Giuliano Testa joined Baylor University Medical Center in July 2011 to lead the Living Donor Liver Program. In 2017 he was promoted to Division Chief and in 2019 Chairman of the Simmons Transplant Institute.
Giuliano Testa is actively involved with the American Society of Transplant Surgeons(currently member of the Living Donation Committee) and the United Network for Organ Sharing (currently member of the Ethics Committee). He is also a member of the Ethics Committee at Baylor University Medical Center.
Giuliano Testa is author or co-author of more than 160 manuscripts and several book chapters. He is a recognized authority in the field of Living Donor Liver Transplantation, Living Donor Intestinal Transplantation and Uterus Transplantation.
The newest treatment for Infertility: Uterus Transplantation
In 2014 a healthy child was born from a mother who had undergone a Uterus Transplant. The mother was affected by Absolute Uterine Infertility, a condition characterized by thecongenital, been born without, or acquired, having lost after birth, absence of the Uterus. Worldwide 3-5% of the women in gestational age suffer from this form of infertility. For women affected by Absolute Uterine Infertility the other only chances of having a family were adoption and surrogacy. Uterus Transplant is a unique solution for these women infertility since it is the only one that allows these women to live the experience of pregnancy and delivery.

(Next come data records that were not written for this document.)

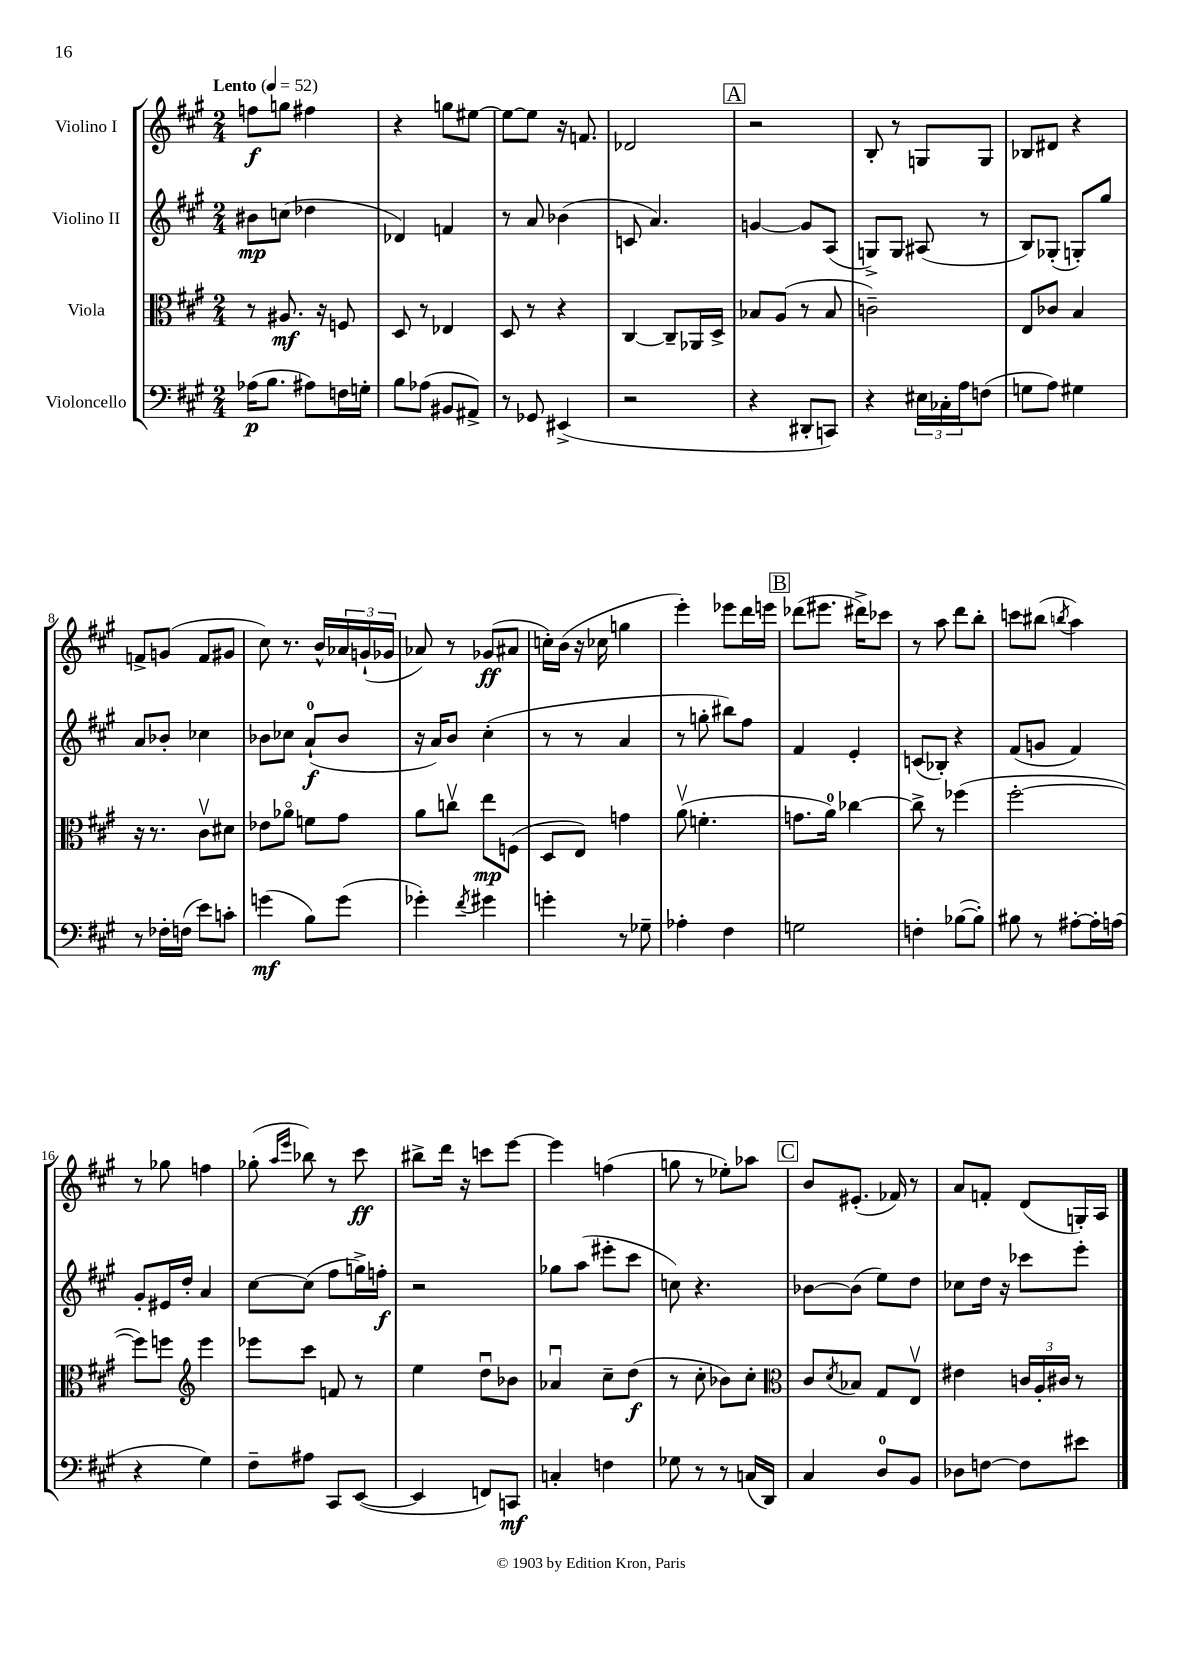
<<
\new StaffGroup <<
\new Staff = "s0" \with { instrumentName = "Violino I" } {
    \clef treble \key a \major \numericTimeSignature \time 2/4 \tempo "Lento" 4 = 52
    f''8\f g''8 fis''4 |
    r4 g''8 eis''8~ |
    eis''8~ eis''8 r16 f'8. |
    des'2 |
    \mark \markup { \box "A" } r2 |
    b8-. r8 g8 g8 |
    bes8 dis'8 r4 |
    f'8-> g'8( f'8 gis'8 |
    cis''8) r8. b'16-^ \tuplet 3/2 { aes'16 g'16-!( ges'16 } |
    aes'8) r8 ges'8\ff( ais'8 |
    c''16-.) b'16( r16 ces''16 g''4 |
    e'''4-.) ees'''8 d'''16 e'''16 |
    \mark \markup { \box "B" } des'''8( eis'''8. dis'''16->) ces'''8 |
    r8 a''8 d'''8 b''8-. |
    c'''8 bis''8( \acciaccatura { b''8 } a''4) |
    r8 ges''8 f''4 |
    ges''8-.( \grace { a''16 e'''16 } bes''8) r8 cis'''8\ff |
    bis''8-> d'''16 r16 c'''8 e'''8~ |
    e'''4 f''4( |
    g''8 r8 ees''8-.) aes''8 |
    \mark \markup { \box "C" } b'8 eis'8.-.( fes'16) r8 |
    a'8 f'8-. d'8( g16-.) a16 \bar "|." |
}
\new Staff = "s1" \with { instrumentName = "Violino II" } {
    \clef treble \key a \major \numericTimeSignature \time 2/4
    bis'8\mp c''8( des''4 |
    des'4) f'4 |
    r8 a'8 bes'4( |
    c'8 a'4.) |
    \mark \markup { \box "A" } g'4~ g'8 a8( |
    g8->) g8 ais8( r8 |
    b8) ges8-.( g8-.) gis''8 |
    a'8 bes'8-. ces''4 |
    bes'8 ces''8 a'8-0-!\f( bes'8 |
    r16 a'16) b'8 cis''4-.( |
    r8 r8 a'4 |
    r8 g''8-. bis''8) fis''8 |
    \mark \markup { \box "B" } fis'4 e'4-. |
    c'8( bes8-.) r4 |
    fis'8( g'8 fis'4) |
    gis'8-. eis'16 d''16-. a'4 |
    cis''8~ cis''8( fis''8 g''16->) f''16-.\f |
    r2 |
    ges''8 a''8( eis'''8-. cis'''8 |
    c''8) r4. |
    \mark \markup { \box "C" } bes'8~ bes'8( e''8) d''8 |
    ces''8 d''16 r16 ces'''8 e'''8-. \bar "|." |
}
\new Staff = "s2" \with { instrumentName = "Viola" } {
    \clef alto \key a \major \numericTimeSignature \time 2/4
    r8 ais8.\mf r16 f8 |
    d8 r8 ees4 |
    d8 r8 r4 |
    cis4~ cis8-- aes,16 d16-> |
    \mark \markup { \box "A" } bes8 a8( r8 bes8 |
    c'2--) |
    e8 ces'8 b4 |
    r16 r8. cis'8\upbow dis'8 |
    ees'8 aes'8\flageolet f'8 gis'8 |
    a'8 c''8\upbow e''8\mp f8( |
    d8 e8) g'4 |
    a'8\upbow( f'4.-. |
    \mark \markup { \box "B" } g'8. a'16-0) ces''4~ |
    ces''8-> r8 fes''4( |
    fis''2~-. |
    fis''8) f''8 \clef treble e'''4 |
    ees'''8 cis'''8 f'8 r8 |
    e''4 d''8\downbow bes'8 |
    aes'4\downbow cis''8-- d''8\f( |
    r8 cis''8-. bes'8) cis''8-. |
    \mark \markup { \box "C" } \clef alto cis'8 \acciaccatura { d'8 } bes8 gis8 e8\upbow |
    eis'4 \tuplet 3/2 { c'16 a16-. cis'16 } r8 \bar "|." |
}
\new Staff = "s3" \with { instrumentName = "Violoncello" } {
    \clef bass \key a \major \numericTimeSignature \time 2/4
    aes16\p( b8. ais8) f16 g16-. |
    b8 aes8( bis,8 ais,8->) |
    r8 ges,8 eis,4->( |
    r2 |
    \mark \markup { \box "A" } r4 dis,8-. c,8) |
    r4 \tuplet 3/2 { eis16 ces16-. a16 } f8( |
    g8 a8) gis4 |
    r8 fes16-. f16( e'8) c'8-. |
    g'4\mf( b8) g'8( |
    ges'4-.) \acciaccatura { fis'8 } gis'4 |
    g'4-. r8 ges8-- |
    aes4-. fis4 |
    \mark \markup { \box "B" } g2 |
    f4-. bes8~( bes8-.) |
    bis8 r8 ais8~-. ais16-. a16( |
    r4 gis4) |
    fis8-- ais8 cis,8 e,8~( |
    e,4 f,8) c,8\mf |
    c4-. f4 |
    ges8 r8 r8 c16( d,16) |
    \mark \markup { \box "C" } cis4 d8-0 b,8 |
    des8 f8~ f8 eis'8 \bar "|." |
}
>>
>>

Uterus Transplant is a unique form of transplantation since it is not used to cure an acute or chronic organ dysfunction like any other organ transplant and consequently to save or prolong life, but to restore the possibility of carrying pregnancy. Interestingly, Uterus Transplant is also the only temporary Transplant, since the uterus is removed once the birth or births occur. The recipient of a Uterus transplant must take immunosuppressive medications until the uterus is removed. A Uterus Transplant can be performed with a living or a deceased donor. To date, more than 60 UTx procedures have been reported, with at least 18 live births. Despite its success and the high number of women affected by Absolute Uterine Infertility, the true demand for Uterus Transplant is difficult to assess, in view of the cost of the procedure.
This Webinar is dedicated to the successful development of Uterus Transplant, and describes its technical development, its results, the implications it has for the women who successfully delivered their child and the ethical debate surrounding it.